The National Interest
June 20, 2017
Doug Bandow

It’s sadly evident that President Donald Trump doesn’t know much about other nations or international affairs. Still, during the campaign he had at least one very sensible foreign policy belief: the United States should stay out of purposeless wars in the Middle East.

Now his own appointees are dragging the country into the Syrian conflict. Jumping into a multisided civil war, filled with parties who deserve to lose, would be dubious even if America had some recognizable interest at stake. But the United States does not. Worse, if Washington becomes an active combatant, it would find itself in a military standoff with Shia-giant Iran, NATO ally Turkey and nuclear-armed Russia over minimal geopolitical stakes.
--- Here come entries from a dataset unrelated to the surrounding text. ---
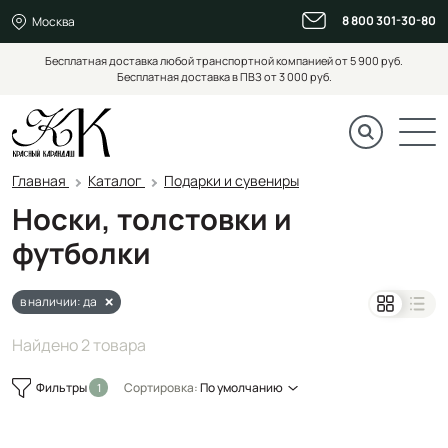
8 800 301-30-80
Москва
Бесплатная доставка любой транспортной компанией от 5 900 руб.
Бесплатная доставка в ПВЗ от 3 000 руб.
Главная
Каталог
Подарки и сувениры
Носки, толстовки и
футболки
в наличии: да
Найдено 2 товара
Фильтры
Сортировка:
По умолчанию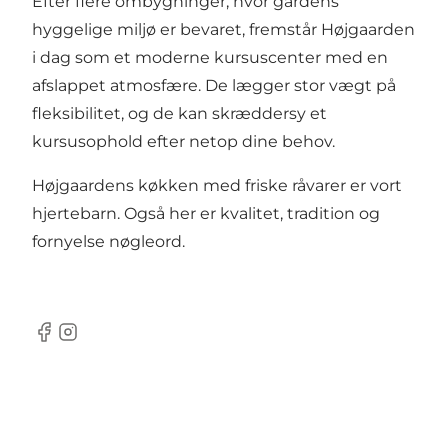
Efter flere ombygninger, hvor gårdens
hyggelige miljø er bevaret, fremstår Højgaarden
i dag som et moderne kursuscenter med en
afslappet atmosfære. De lægger stor vægt på
fleksibilitet, og de kan skræddersy et
kursusophold efter netop dine behov.
Højgaardens køkken med friske råvarer er vort
hjertebarn. Også her er kvalitet, tradition og
fornyelse nøgleord.
Facebook
Instagram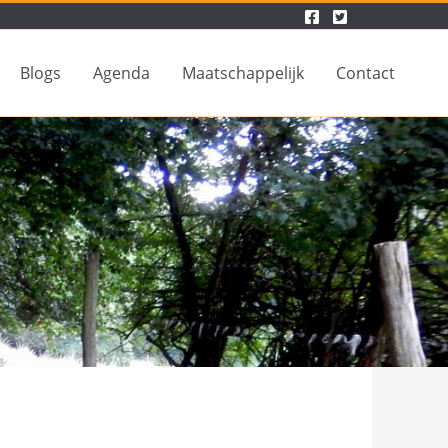
Blogs
Agenda
Maatschappelijk
Contact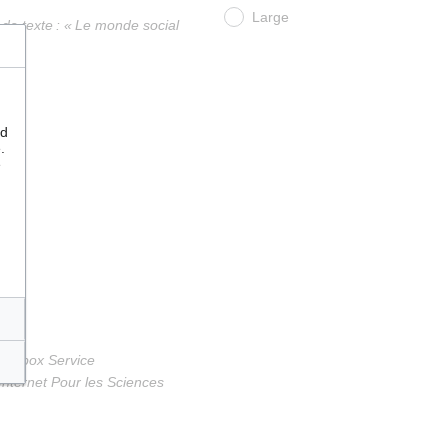
Large
e texte : « Le monde social
 :
nd
.
e
Infobox Service
nternet Pour les Sciences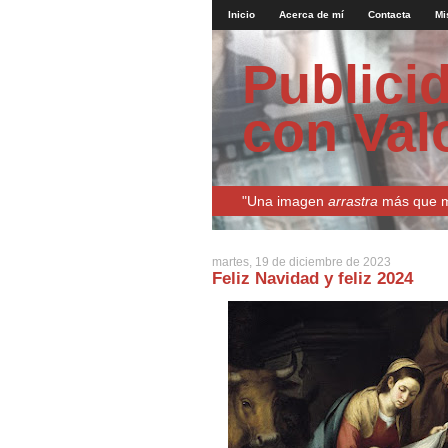
Inicio
Acerca de mí
Contacta
Mi
Publici
con Val
"Una imagen
arrastra
más que mi
martes, 19 de diciembre de 2023
Feliz Navidad y feliz 2024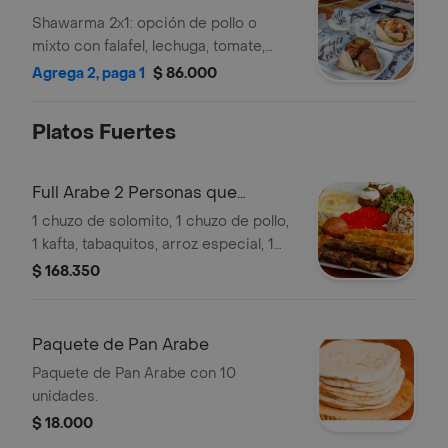
Shawarma 2x1: opción de pollo o
mixto con falafel, lechuga, tomate,
perejil, cebolla o tabule. Incluye salsas
Agrega 2, paga 1
$ 86.000
de ajonjolí y ajo.
Platos Fuertes
Full Arabe 2 Personas que
Contiene:
1 chuzo de solomito, 1 chuzo de pollo,
1 kafta, tabaquitos, arroz especial, 1
kibbe, 2 falafel, ensalada tabule, salsas
$ 168.350
de berenjena, garbanzo, pimentón y
pan arabe.
Paquete de Pan Arabe
Paquete de Pan Arabe con 10
unidades.
$ 18.000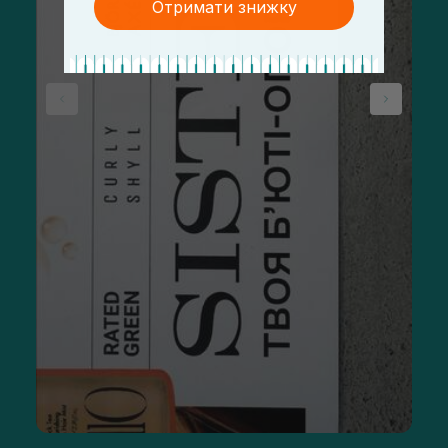
Отримати знижку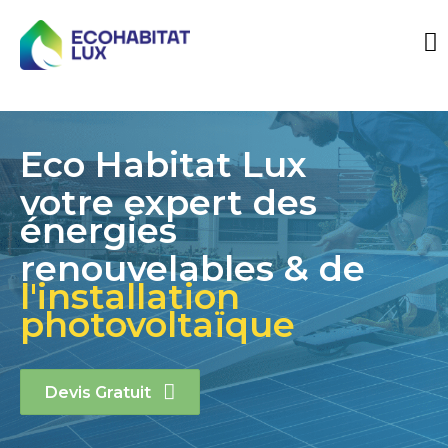
Eco Habitat Lux
votre expert des
énergies
renouvelables & de
l'installation
photovoltaïque
Devis Gratuit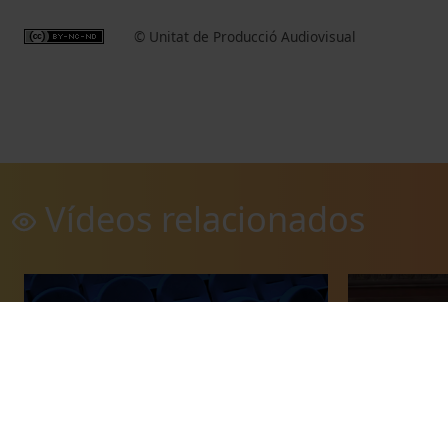
© Unitat de Producció Audiovisual
Vídeos relacionados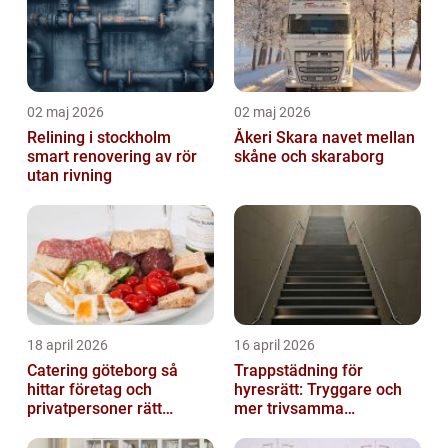
02 maj 2026
02 maj 2026
Relining i stockholm
Åkeri Skara navet mellan
smart renovering av rör
skåne och skaraborg
utan rivning
18 april 2026
16 april 2026
Catering göteborg så
Trappstädning för
hittar företag och
hyresrätt: Tryggare och
privatpersoner rätt
mer trivsamma
lösning
fastigheter i Stockholm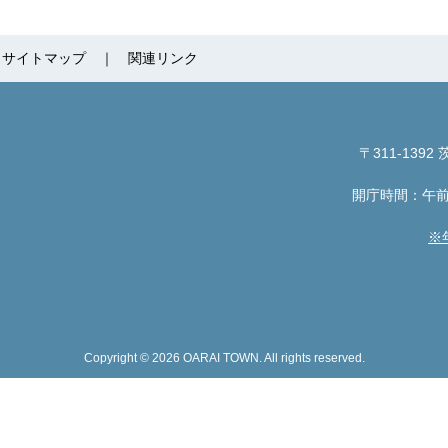
サイトマップ
関連リンク
〒311-1392
茨
開庁時間：午前
※
Copyright © 2026 OARAI TOWN. All rights reserved.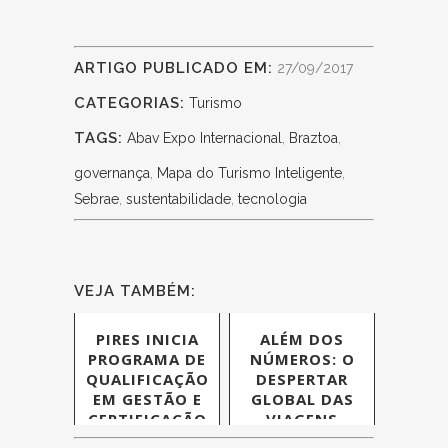
ARTIGO PUBLICADO EM:
27/09/2017
CATEGORIAS:
Turismo
TAGS:
Abav Expo Internacional
,
Braztoa
,
governança
,
Mapa do Turismo Inteligente
,
Sebrae
,
sustentabilidade
,
tecnologia
VEJA TAMBÉM:
PIRES INICIA
ALÉM DOS
PROGRAMA DE
NÚMEROS: O
QUALIFICAÇÃO
DESPERTAR
EM GESTÃO E
GLOBAL DAS
CERTIFICAÇÃO
VIAGENS
PARA EMPRESAS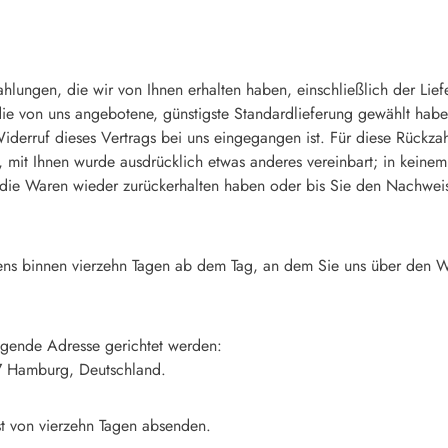
hlungen, die wir von Ihnen erhalten haben, einschließlich der Lief
die von uns angebotene, günstigste Standardlieferung gewählt habe
iderruf dieses Vertrags bei uns eingegangen ist. Für diese Rückza
n, mit Ihnen wurde ausdrücklich etwas anderes vereinbart; in kein
 die Waren wieder zurückerhalten haben oder bis Sie den Nachwei
ens binnen vierzehn Tagen ab dem Tag, an dem Sie uns über den Wi
gende Adresse gerichtet werden:
57 Hamburg, Deutschland.
ist von vierzehn Tagen absenden.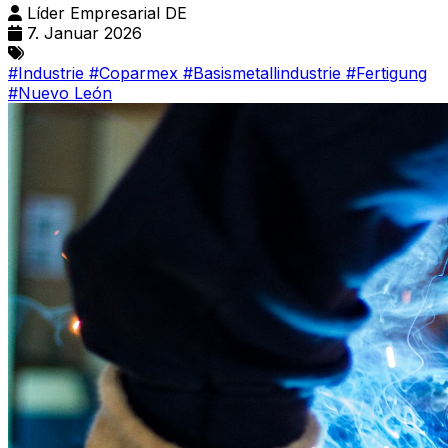
Líder Empresarial DE
7. Januar 2026
#Industrie
#Coparmex
#Basismetallindustrie
#Fertigung
#Nuevo León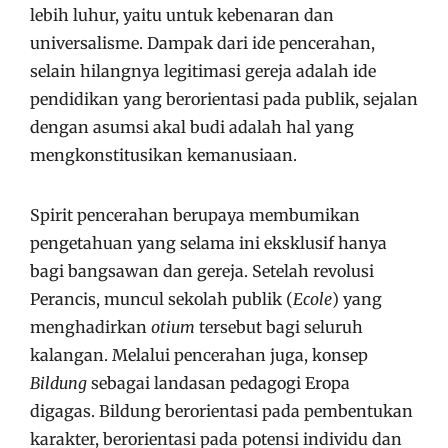
lebih luhur, yaitu untuk kebenaran dan
universalisme. Dampak dari ide pencerahan,
selain hilangnya legitimasi gereja adalah ide
pendidikan yang berorientasi pada publik, sejalan
dengan asumsi akal budi adalah hal yang
mengkonstitusikan kemanusiaan.
Spirit pencerahan berupaya membumikan
pengetahuan yang selama ini eksklusif hanya
bagi bangsawan dan gereja. Setelah revolusi
Perancis, muncul sekolah publik (
Ecole
) yang
menghadirkan
otium
tersebut bagi seluruh
kalangan. Melalui pencerahan juga, konsep
Bildung
sebagai landasan pedagogi Eropa
digagas. Bildung berorientasi pada pembentukan
karakter, berorientasi pada potensi individu dan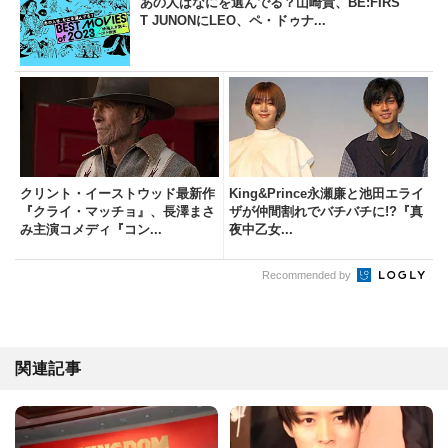
あの人はなにを選んでる？山崎貴、BE:FIRS
T JUNONにLEO、ペ・ドゥナ...
クリント・イーストウッド最新作
King&Prince永瀬廉と池田エライ
『クライ・マッチョ』、長澤まさ
ザが仲間割れでバチバチに!?『真
み主演コメディ『コン...
夜中乙女...
Recommended by
関連記事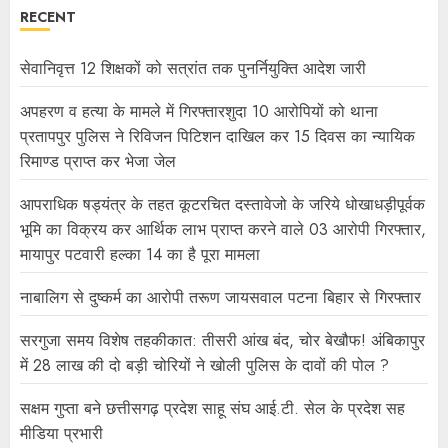
RECENT
सेवानिवृत्त 12 शिक्षकों को सत्रांत तक पुनर्नियुक्ति आदेश जारी
अपहरण व हत्या के मामले में गिरफ्तारशुदा 10 आरोपियों को थाना
प्रतापपुर पुलिस ने रिविजन पिटिशन दाखिल कर 15 दिवस का न्यायिक
रिमाण्ड प्राप्त कर भेजा जेल
आपराधिक षड्यंत्र के तहत कूटरचित दस्तावेजो के जरिये धोखाधड़ीपूर्वक
भूमि का विक्रय कर आर्थिक लाभ प्राप्त करने वाले 03 आरोपी गिरफ्तार,
मायापुर पटवारी हल्का 14 का है पूरा मामला
नाबालिग से दुष्कर्म का आरोपी तरूण जायसवाल पटना बिहार से गिरफ्तार
सरगुजा समय विशेष तहकीकात: तीसरी आंख बंद, चोर बेखौफ! अंबिकापुर
में 28 लाख की दो बड़ी चोरियों ने खोली पुलिस के दावों की पोल ?
सक्षम गुप्ता बने छत्तीसगढ़ प्रदेश साहू संघ आई.टी. सेल के प्रदेश सह
मीडिया प्रभारी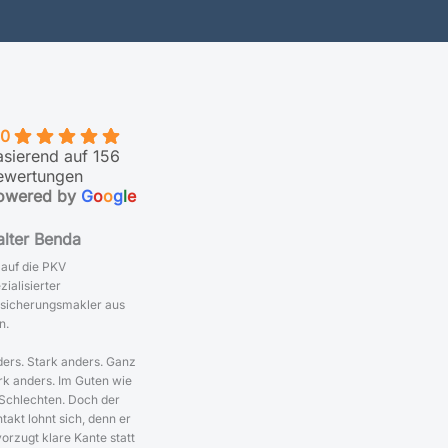
.0
asierend auf 156
ewertungen
owered by
G
o
o
g
l
e
lter Benda
 auf die PKV
zialisierter
sicherungsmakler aus
n.
ers. Stark anders. Ganz
rk anders. Im Guten wie
Schlechten. Doch der
takt lohnt sich, denn er
orzugt klare Kante statt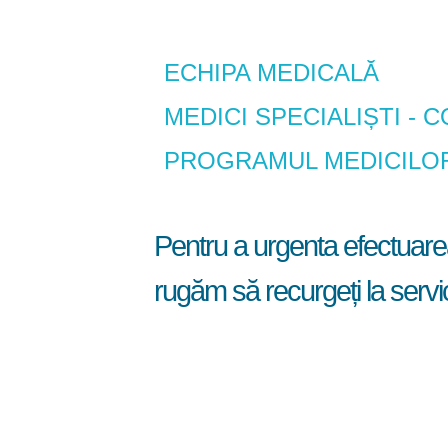
ECHIPA MEDICALĂ
MEDICI SPECIALIȘTI -
D
PROGRAMUL MEDICILOR
D
Servi
"Văe
Pentru a urgenta efectuarea 
Ziua din
Servi
Specialitatea
săptămână
medi
rugăm să recurgeți la servic
LUNI
NEUROLOG
LUNI
ECOGRAFI
M
MIERCURI
ECOGRAFI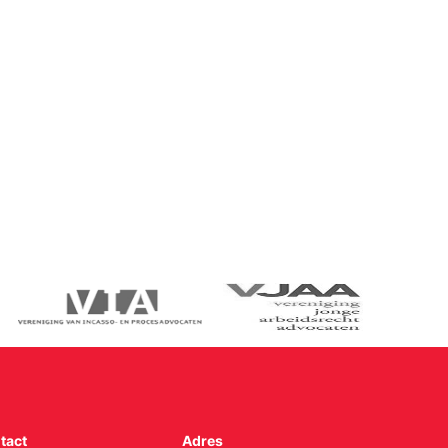
tact
Adres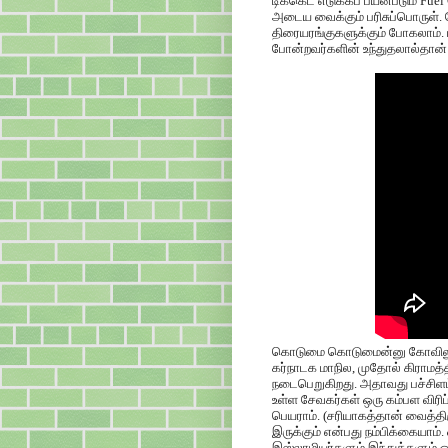
டிக்கெட் எடுக்கப் பயன்படும் Fue
அடைய வைக்கும் பரிசுப்பொருள். 
திரையரங்குகளுக்கும் போகலாம். 
போன்றவர்களின் உந்துதலால்தான்
கொடுமை கொடுமைன்னு கோவிலுக்க
கர்நாடக மாநில, முதோல் கிராமத்
நடைபெறுகிறது. அதாவது பச்சிளம்
உள்ள சேவகர்கள் ஒரு கம்பள விரிப்
பெயராம். (சரியாகத்தான் வைத்தி
இருக்கும் என்பது நம்பிக்கையாம்
இஸ்லாமியர்களும் இந்துக்களும் 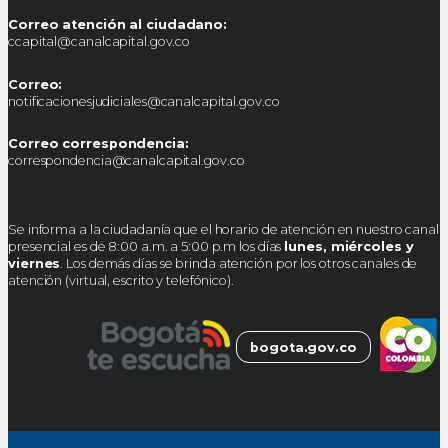
Correo atención al ciudadano:
ccapital@canalcapital.gov.co
Correo:
notificacionesjudiciales@canalcapital.gov.co
Correo correspondencia:
correspondencia@canalcapital.gov.co
Se informa a la ciudadanía que el horario de atención en nuestro canal
presencial es de 8:00 a.m. a 5:00 p.m los días
lunes, miércoles y
viernes
. Los demás días se brinda atención por los otros canales de
atención (virtual, escrito y telefónico).
bogota.gov.co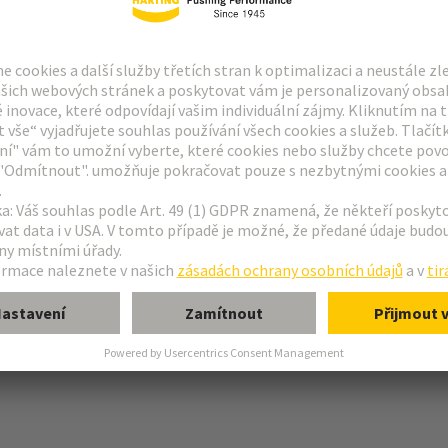
išťování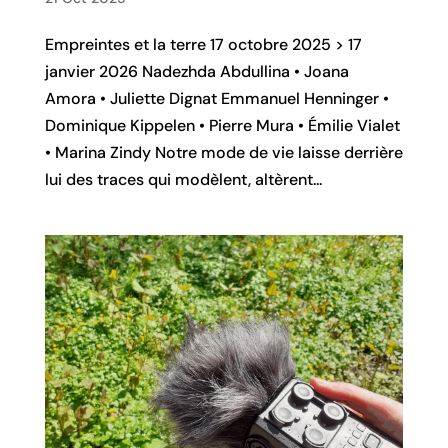
Empreintes et la terre 17 octobre 2025 > 17
janvier 2026 Nadezhda Abdullina • Joana
Amora • Juliette Dignat Emmanuel Henninger •
Dominique Kippelen • Pierre Mura • Émilie Vialet
• Marina Zindy Notre mode de vie laisse derrière
lui des traces qui modèlent, altèrent...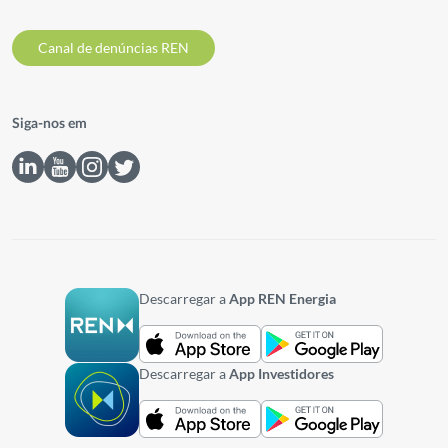
Canal de denúncias REN
Siga-nos em
Descarregar a
App REN Energia
Descarregar a
App Investidores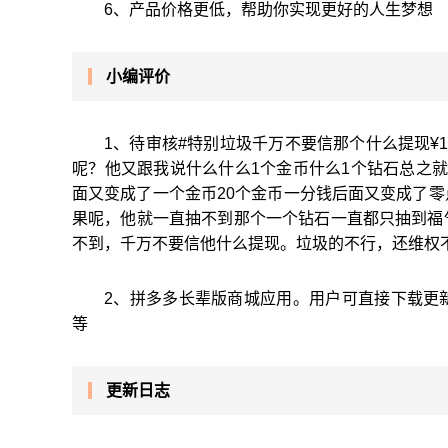
6、产品价格更低，帮助你实现更好的人生梦想
小编评价
1、待审核#特别垃圾千万不要信那个什么提现¥1
呢？他又跟我说什么什么1个金币什么1个钻石总之
面又变成了一个金币20个金币一分钱后面又变成了
果呢，他就一直抽不到那个一个钻石一直都只抽到福
不到，千万不要信他什么提现。垃圾的不行，还维权
2、拼多多长辈版商城应用。用户可直接下载更
等
更新日志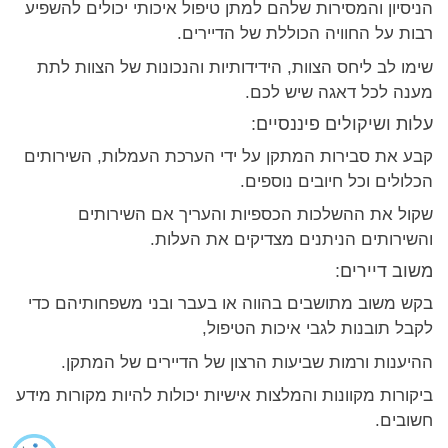
הניסיון והמסירות שלהם למתן טיפול איכותי יכולים להשפיע
רבות על החוויה הכוללת של הדיירים.
שימו לב ליחס הצוות, הידידותיות והנכונות של הצוות לתת
מענה לכל דאגה שיש לכם.
עלות ושיקולים פיננסיים:
קבע את סבירות המתקן על ידי הערכת העמלות, השירותים
הכלולים וכל חיובים נוספים.
שקול את ההשלכות הכספיות והעריך אם השירותים
והשירותים הניתנים מצדיקים את העלות.
משוב דיירים:
בקש משוב מתושבים בהווה או בעבר ובני משפחותיהם כדי
לקבל תובנות לגבי איכות הטיפול,
ההיענות ורמות שביעות הרצון של הדיירים של המתקן.
ביקורות מקוונות והמלצות אישיות יכולות להיות מקורות מידע
חשובים.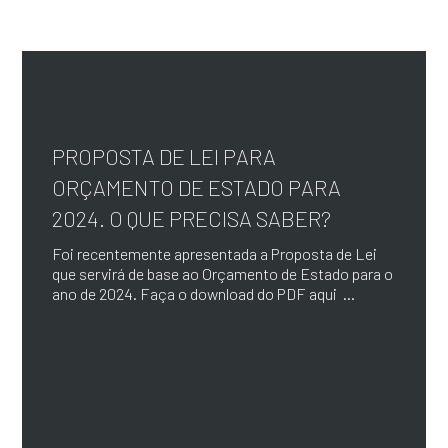
PROPOSTA DE LEI PARA
ORÇAMENTO DE ESTADO PARA
2024. O QUE PRECISA SABER?
Foi recentemente apresentada a Proposta de Lei
que servirá de base ao Orçamento de Estado para o
ano de 2024. Faça o download do PDF aqui ...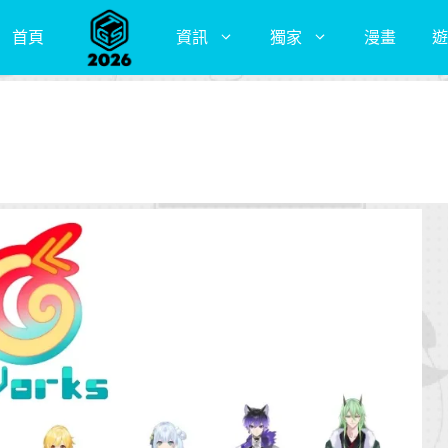
首頁
資訊
獨家
漫畫
遊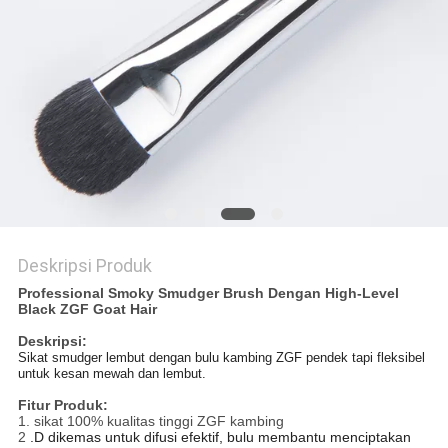
Deskripsi Produk
Professional Smoky Smudger Brush Dengan High-Level
Black ZGF Goat Hair
Deskripsi:
Sikat smudger lembut dengan bulu kambing ZGF pendek tapi fleksibel
untuk kesan mewah dan lembut.
Fitur Produk:
1. sikat 100% kualitas tinggi ZGF kambing
2
.D dikemas untuk difusi efektif, bulu membantu menciptakan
In short, the administration’s slide toward confrontation in Syria policy is mad.

Syria almost certainly is the greatest tragedy growing out of the 2011 Arab Spring. President Bashar al-Assad refused to compromise with peaceful demonstrators. But the latter, backed by Washington’s seeming commitment to his ouster, saw little reason to accept anything less. Minority religious and other groups, having seen how the play ended in Iraq when the secular dictator was overthrown, preferred the devil they knew. Outsiders—individuals, groups and nations—joined the bloody fray. From whence developed one of the more horrid civil wars in human history.

The good news, such as it was, for America was that the United States had no cause for involvement. Syria had been a Soviet client state during the Cold War, but had neither attacked nor threatened America. Assad was essentially a geographical nullity for Washington.